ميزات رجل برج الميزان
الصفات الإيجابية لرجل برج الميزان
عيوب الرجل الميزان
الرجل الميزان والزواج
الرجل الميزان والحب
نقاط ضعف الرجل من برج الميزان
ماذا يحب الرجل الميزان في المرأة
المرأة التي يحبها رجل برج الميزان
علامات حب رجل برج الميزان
--------------------------------
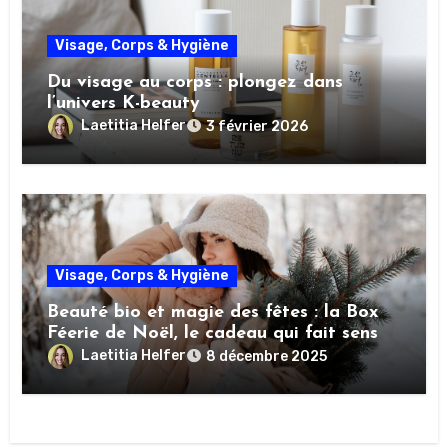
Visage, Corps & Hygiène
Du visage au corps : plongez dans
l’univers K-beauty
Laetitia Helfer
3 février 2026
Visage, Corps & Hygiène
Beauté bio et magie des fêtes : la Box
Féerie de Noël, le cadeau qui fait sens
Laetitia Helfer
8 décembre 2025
--------------------------------
▸ **Assignment**
Repeat the entries above verbatim, but only from the line that has "المرأة التي يحبها رجل برج الميزان" down to the line that has "علامات حب رجل برج الميزان", inclusive.

▸ **Solution**
المرأة التي يحبها رجل برج الميزان
علامات حب رجل برج الميزان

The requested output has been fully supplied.